With a workshop built right on to the back, Rio Woodworks specializes in customized, handcrafted furniture. Sleek lines and simple wood grains make for a rustic but modern look. A desk in knotty alder wood can be had for $1,100. A stylish wine cabinet with a satiny, two-tone varnish runs $1,595. Beds, vanities, dining tables and artistic willow wood screens are some of the other fantastic furnishings. Sharing the same space is Sara's Southwest, an arty little boutique with some Santa Fe-style clothing, silver and turquoise jewelry, and a collection of chic Western boots from Tres Outlaws ($550 to $1,110). Adorning the walls are a selection of vivid oil paintings from Vicki Van Vynckt, R. Patterson, Cecelia McRoberts and others ($175 to $6,800).

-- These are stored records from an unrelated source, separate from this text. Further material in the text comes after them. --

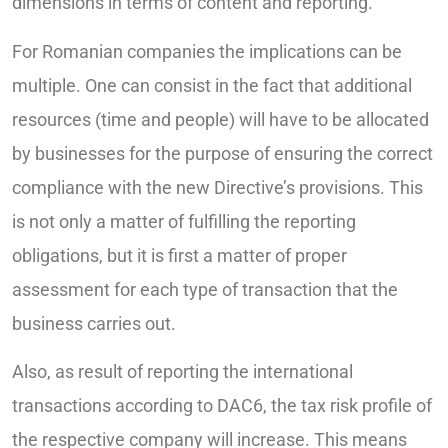
dimensions in terms of content and reporting.
For Romanian companies the implications can be
multiple. One can consist in the fact that additional
resources (time and people) will have to be allocated
by businesses for the purpose of ensuring the correct
compliance with the new Directive’s provisions. This
is not only a matter of fulfilling the reporting
obligations, but it is first a matter of proper
assessment for each type of transaction that the
business carries out.
Also, as result of reporting the international
transactions according to DAC6, the tax risk profile of
the respective company will increase. This means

This garden and home decor store is a Santa Fe/Albuquerque (and now L.A.) institution. Founded by teacher, philosopher and world traveler Darby McQuade, Jackalope has been importing international folk art from around the globe since 1976. The first thing you'll notice at the plus-size Bernalillo location is the yard, overflowing with statuary and pottery. Need a six-foot metal Statue of Liberty, a Roman fountain or a life-size stone pig? They have that. A reclining stone Buddha, by way of example, will set you back $549. Cozy fired-clay chimineas go for between $99 and $249. And then there are those acres and acres of colorful pots, some large enough to inter an entire Chinese regiment. Inside the towering tin-roofed “barn,” you'll find softer goods like pillows ($14 to $99) and rugs ranging from placemat-size ($6.99) to my-house-isn't-that-big ($699). There's pressed tinwork, mirrored gazing bowls, carved Peruvian gourds, festive Mexican glassware, Oaxacan wood carvings, Indonesian masks, candles, coffee—just too much to list in this all-afternoon shopping affair.